Syria crisis: Spanish journalists freed after ISIS kidnapping
Two Spanish journalists kidnapped in Syria six months ago by radical Islamist rebels have been released.
Spanish newspaper El Mundo said its Middle East correspondent, Javier Espinosa, had phoned the newsroom to say that he had been freed along with photographer Ricardo Garcia Vilanova.
Mr Espinosa said they had been handed over to Turkish soldiers.
Scores of journalists are believed to have been kidnapped or killed by rebel fighters in Syria.
Mr Espinosa and Mr Vilanova were seized by the Islamic State of Iraq and the Levant (ISIS) near the Turkish border in September.
El Mundo said at the time the two journalists had been trying to leave Syria at the end of a two-week reporting mission when they were taken.
Four members of the Free Syrian Army - the main Western-backed rebel group - who were protecting them were also captured but later released.
The Spanish daily said the kidnapping was initially kept quiet at the request of the men's families.
Many kidnappings have been played down in the hope of aiding negotiations.

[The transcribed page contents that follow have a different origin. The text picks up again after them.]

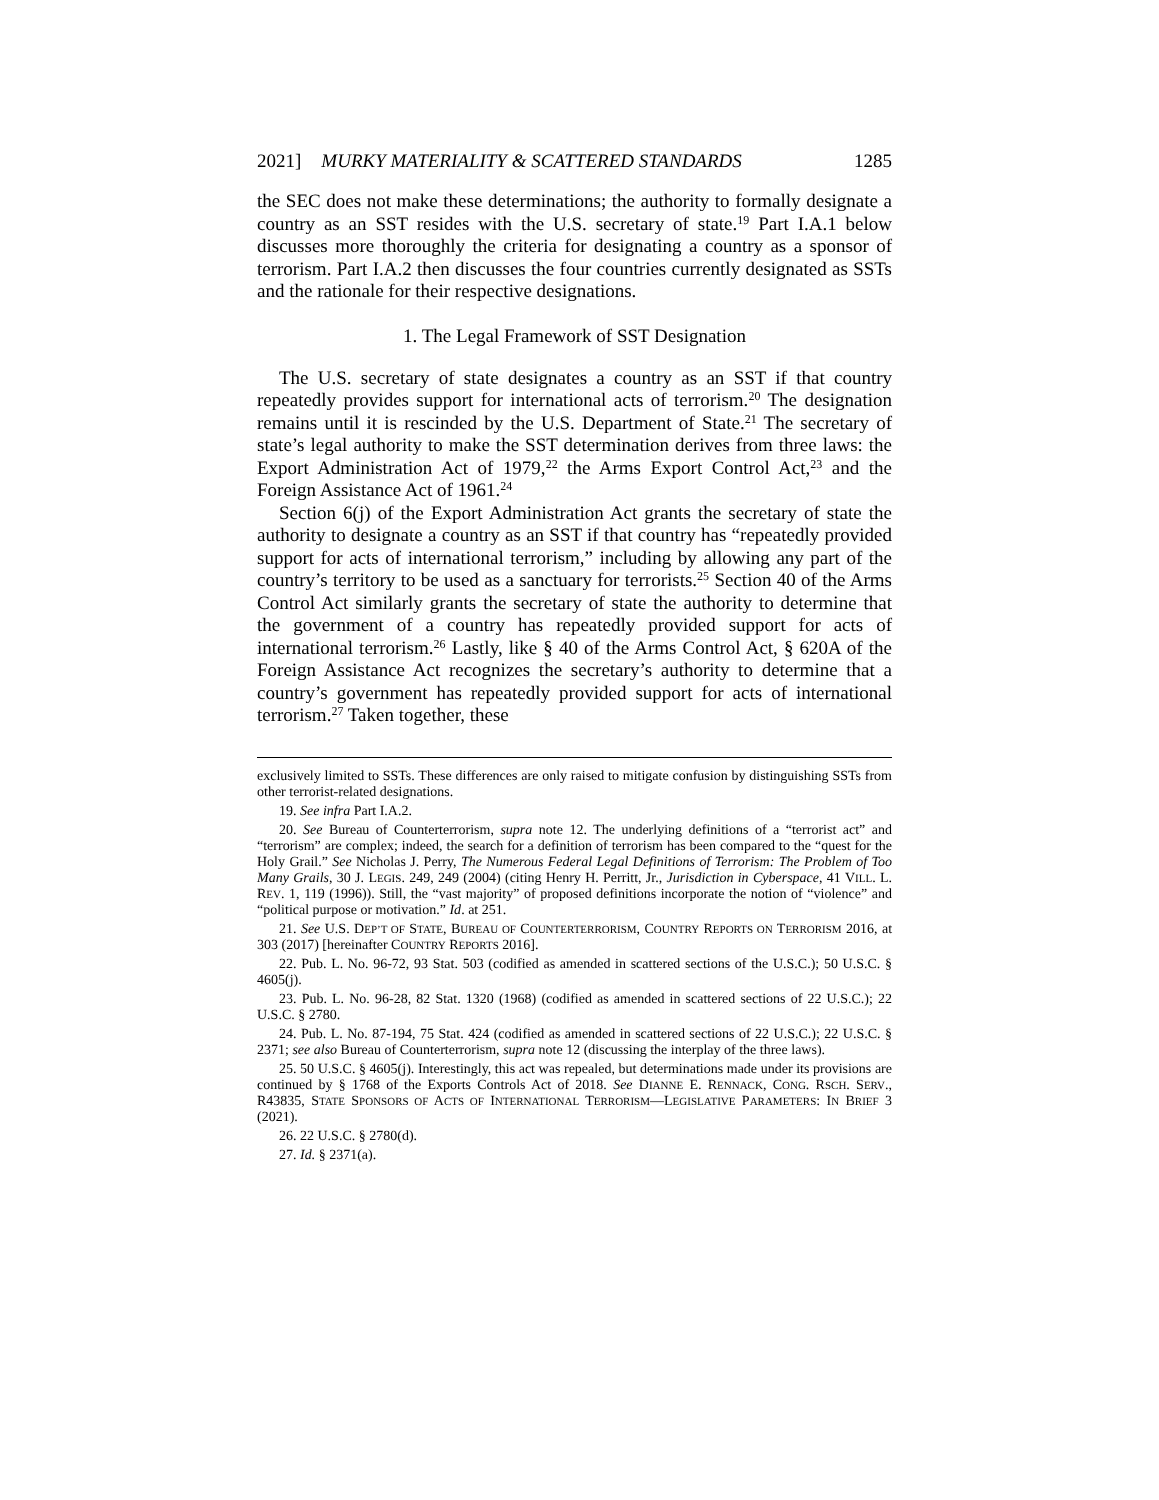2021] MURKY MATERIALITY & SCATTERED STANDARDS 1285
the SEC does not make these determinations; the authority to formally designate a country as an SST resides with the U.S. secretary of state.<sup>19</sup> Part I.A.1 below discusses more thoroughly the criteria for designating a country as a sponsor of terrorism. Part I.A.2 then discusses the four countries currently designated as SSTs and the rationale for their respective designations.
1. The Legal Framework of SST Designation
The U.S. secretary of state designates a country as an SST if that country repeatedly provides support for international acts of terrorism.<sup>20</sup> The designation remains until it is rescinded by the U.S. Department of State.<sup>21</sup> The secretary of state’s legal authority to make the SST determination derives from three laws: the Export Administration Act of 1979,<sup>22</sup> the Arms Export Control Act,<sup>23</sup> and the Foreign Assistance Act of 1961.<sup>24</sup>
Section 6(j) of the Export Administration Act grants the secretary of state the authority to designate a country as an SST if that country has “repeatedly provided support for acts of international terrorism,” including by allowing any part of the country’s territory to be used as a sanctuary for terrorists.<sup>25</sup> Section 40 of the Arms Control Act similarly grants the secretary of state the authority to determine that the government of a country has repeatedly provided support for acts of international terrorism.<sup>26</sup> Lastly, like § 40 of the Arms Control Act, § 620A of the Foreign Assistance Act recognizes the secretary’s authority to determine that a country’s government has repeatedly provided support for acts of international terrorism.<sup>27</sup> Taken together, these
exclusively limited to SSTs. These differences are only raised to mitigate confusion by distinguishing SSTs from other terrorist-related designations.
19. See infra Part I.A.2.
20. See Bureau of Counterterrorism, supra note 12. The underlying definitions of a “terrorist act” and “terrorism” are complex; indeed, the search for a definition of terrorism has been compared to the “quest for the Holy Grail.” See Nicholas J. Perry, The Numerous Federal Legal Definitions of Terrorism: The Problem of Too Many Grails, 30 J. LEGIS. 249, 249 (2004) (citing Henry H. Perritt, Jr., Jurisdiction in Cyberspace, 41 VILL. L. REV. 1, 119 (1996)). Still, the “vast majority” of proposed definitions incorporate the notion of “violence” and “political purpose or motivation.” Id. at 251.
21. See U.S. DEP’T OF STATE, BUREAU OF COUNTERTERRORISM, COUNTRY REPORTS ON TERRORISM 2016, at 303 (2017) [hereinafter COUNTRY REPORTS 2016].
22. Pub. L. No. 96-72, 93 Stat. 503 (codified as amended in scattered sections of the U.S.C.); 50 U.S.C. § 4605(j).
23. Pub. L. No. 96-28, 82 Stat. 1320 (1968) (codified as amended in scattered sections of 22 U.S.C.); 22 U.S.C. § 2780.
24. Pub. L. No. 87-194, 75 Stat. 424 (codified as amended in scattered sections of 22 U.S.C.); 22 U.S.C. § 2371; see also Bureau of Counterterrorism, supra note 12 (discussing the interplay of the three laws).
25. 50 U.S.C. § 4605(j). Interestingly, this act was repealed, but determinations made under its provisions are continued by § 1768 of the Exports Controls Act of 2018. See DIANNE E. RENNACK, CONG. RSCH. SERV., R43835, STATE SPONSORS OF ACTS OF INTERNATIONAL TERRORISM—LEGISLATIVE PARAMETERS: IN BRIEF 3 (2021).
26. 22 U.S.C. § 2780(d).
27. Id. § 2371(a).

The journalists are expected back in Madrid on Sunday, the paper said.
In December, 13 major international news organisations signed a letter urging Syrian rebel groups to stop kidnapping journalists, and to free those who are currently held.
Correspondents say ISIS assumes that all foreign journalists and aid workers in Syria are spies and has issued orders to arrest them.
The high risk of kidnapping has made many rebel-held areas of Syria no-go areas for most foreign journalists.
The Free Syrian Army's political wing - the Syrian National Coalition - says it is committed to protecting journalists, and securing the release of hostages.
Mr Espinosa has been a Middle East correspondent for El Mundo since 2002 and is based in Beirut.
Mr Vilanova has worked for various news outlets including the New York Times, the Washington Post and the AFP news agency.
The group Reporters Without Borders has called Syria the most dangerous country for journalists.
It says 17 foreign journalists and more than 20 Syrian news providers are currently being held hostage by rebel groups or are missing, while about 40 Syrian professional and citizen journalists are being held by the government.
Many others have gone missing since the conflict began in March 2011.
More than 100,000 people have died since rebels took up arms against Syrian President Bashar al-Assad.
The conflict has displaced five million inside the country and created another two million refugees.